= Rainbow Alliance (Liberia) =

Political alliance in Liberia

The Rainbow Alliance (RA) is a political alliance in Liberia. As of March 2022, its current constituent parties are the Victory for Change Party, True Whig Party, and Democratic Justice Party.

==History==
By June 2020, twelve political parties had signed a declaration of intent to collaborate and create a political alliance. The parties signatory to the declaration were: Victory for Change Party (VCP), Vision for Liberia Transformation (VOLT), Democratic Justice Party (DJP), Movement for Economic Empowerment (MOVEE), Grassroots Democratic Party of Liberia (GDPL), Redemption Democratic Congress (RDC), Change Democratic Action (CDA), New Liberia Party (NLP), Liberia Restoration Party (LRP), People's Unification Party (PUP), True Whig Party (TWP), and Union of Liberian Democrats (ULD). The RA was founded with the purpose of contesting the 2023 presidential election. It also sought to minimize the number of political parties in Liberia. The Collaborating Political Parties thanked the RA in its efforts toward achieving this goal.
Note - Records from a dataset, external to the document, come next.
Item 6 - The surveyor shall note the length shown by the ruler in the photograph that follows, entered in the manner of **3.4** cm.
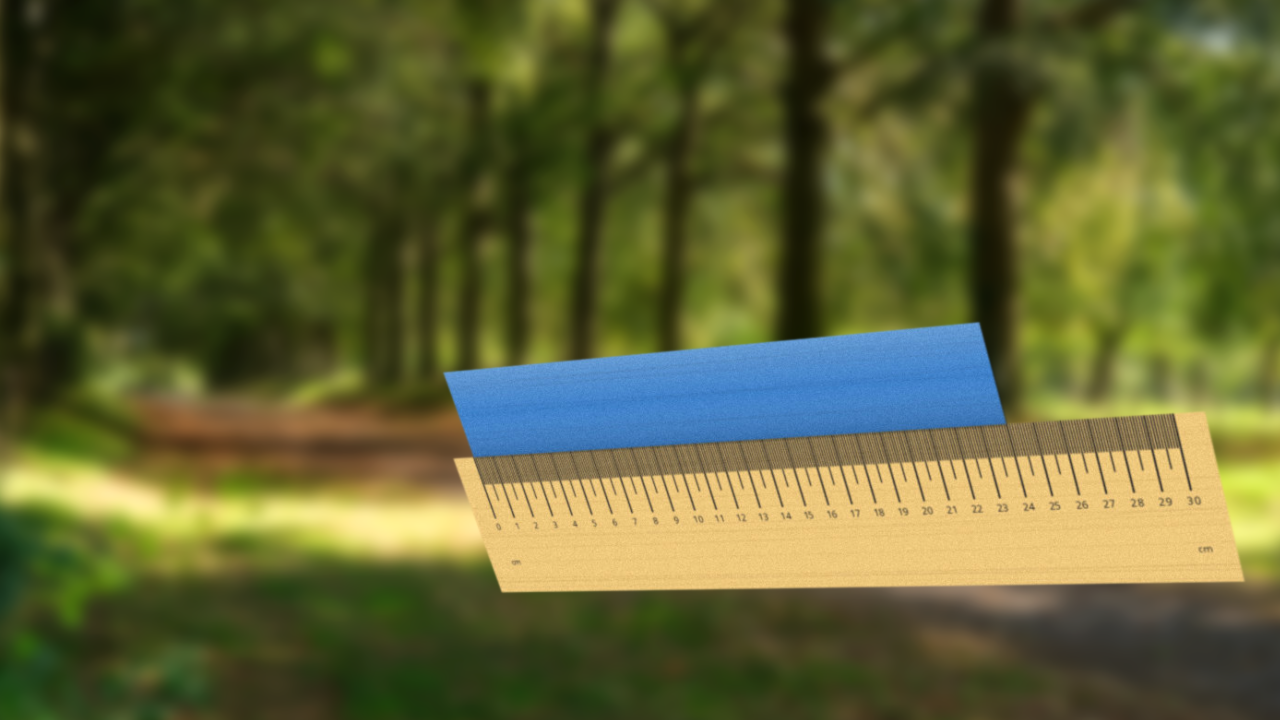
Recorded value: **24** cm
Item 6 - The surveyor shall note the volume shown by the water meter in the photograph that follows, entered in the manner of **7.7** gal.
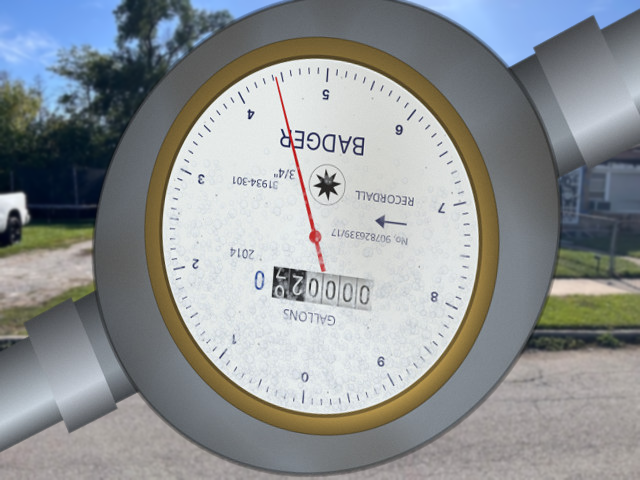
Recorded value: **264.4** gal
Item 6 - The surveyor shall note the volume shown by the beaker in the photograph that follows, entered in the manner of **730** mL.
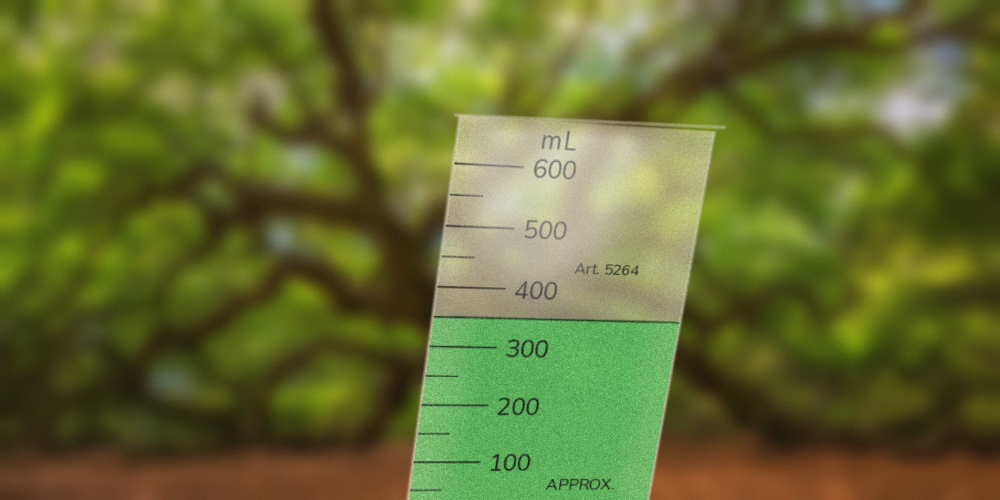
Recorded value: **350** mL
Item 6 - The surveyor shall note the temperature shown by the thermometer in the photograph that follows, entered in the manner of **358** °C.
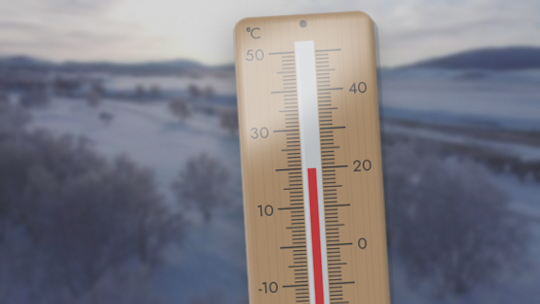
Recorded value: **20** °C
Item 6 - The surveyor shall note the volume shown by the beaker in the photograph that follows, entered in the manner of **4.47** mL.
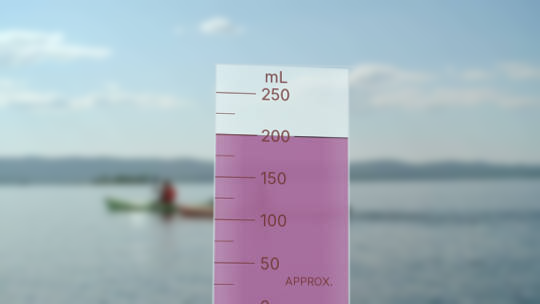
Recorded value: **200** mL
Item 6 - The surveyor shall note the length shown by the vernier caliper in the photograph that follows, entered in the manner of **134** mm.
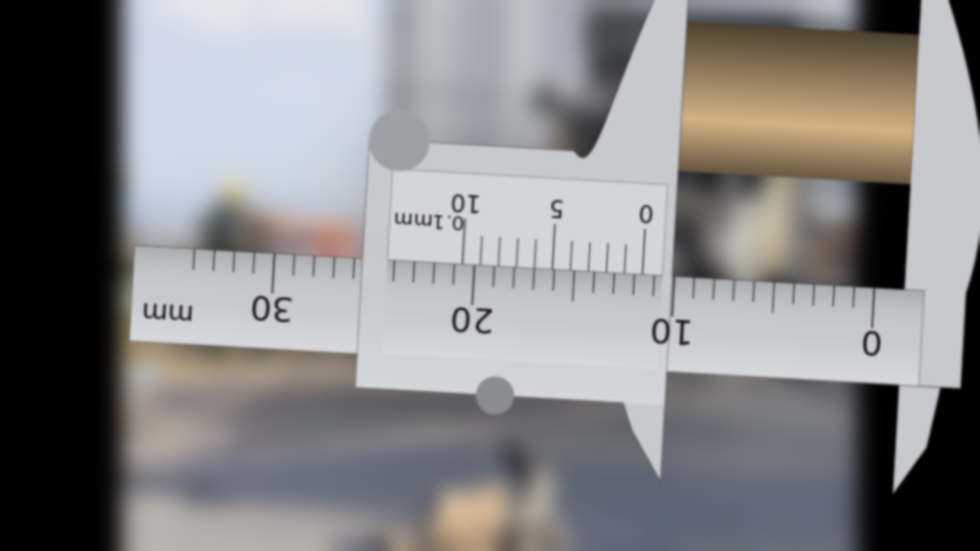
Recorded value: **11.6** mm
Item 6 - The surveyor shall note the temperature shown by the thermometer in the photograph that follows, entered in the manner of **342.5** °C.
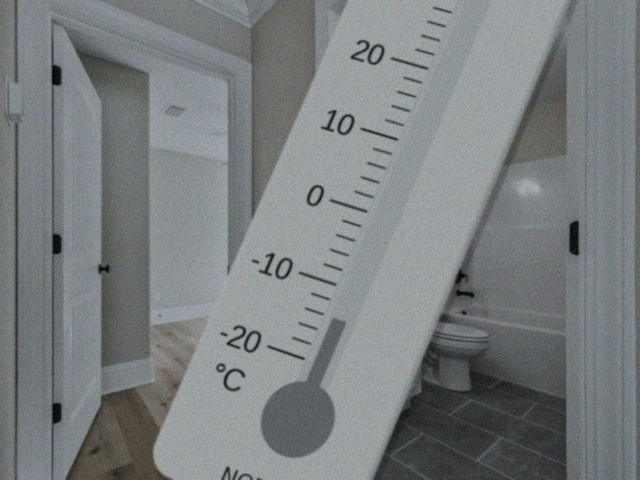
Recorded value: **-14** °C
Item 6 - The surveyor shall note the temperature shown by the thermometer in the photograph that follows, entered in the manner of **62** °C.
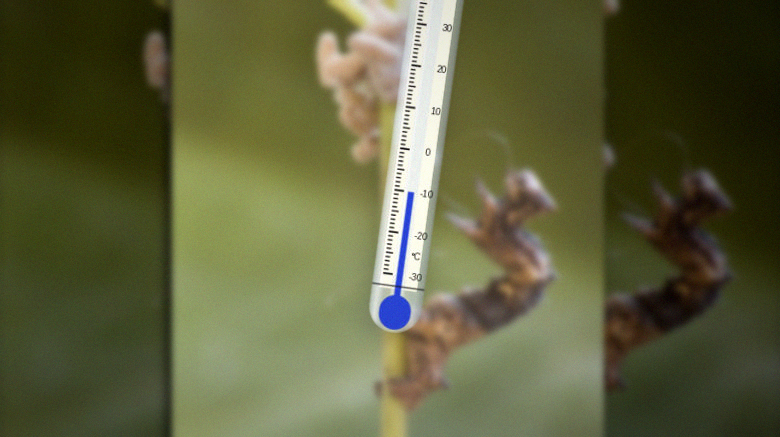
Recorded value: **-10** °C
On August 31, 2020, the RA was certified by the National Elections Commission (NEC), with seven constituent parties. The parties were the VCP, VOLT, DJP, MOVEE, RDC, ULD, and TWP. Leader of the TWP, Reginald B Goodridge Sr., served as the interim chairman of the alliance. Goodridge had previously served as information minister under Charles Taylor. At the time of its founding, the RA was the largest group in Liberia in terms of number of constituent political parties. The RA opposed the 2020 referendum, claiming it to be unconstitutional. The RA unsuccessfully participated the 2020 Senate elections with 10 candidates.

In July 2021, the RA made its framework document public. By March 2022, VOLT withdrew from the RA. By October 2022, MOVEE withdrew from the RA. In March 2022, the ULD and RDC left the alliance. The RA complained to the Board of Commissioners of the NEC that the ULD and RDC left without following the procedures for withdrawal, including paying dues. The Board of Commissioners sided with the ULD and RDC, ruling that the framework document, which superseded the RA planning document, contained no penalty for withdrawing from the RA.

The RA held its first national convention on October 29, 2022, in Paynesville. Interim Chairman Goodridge was elected standard bearer of the alliance. The RA did not run a candidate the 2023 presidential election. In the 2023 Senate election, one RA candidate, Ranney B. Jackson, ran for office in Bong County unsuccessfully. The RA also participated in the 2023 House elections with no victories.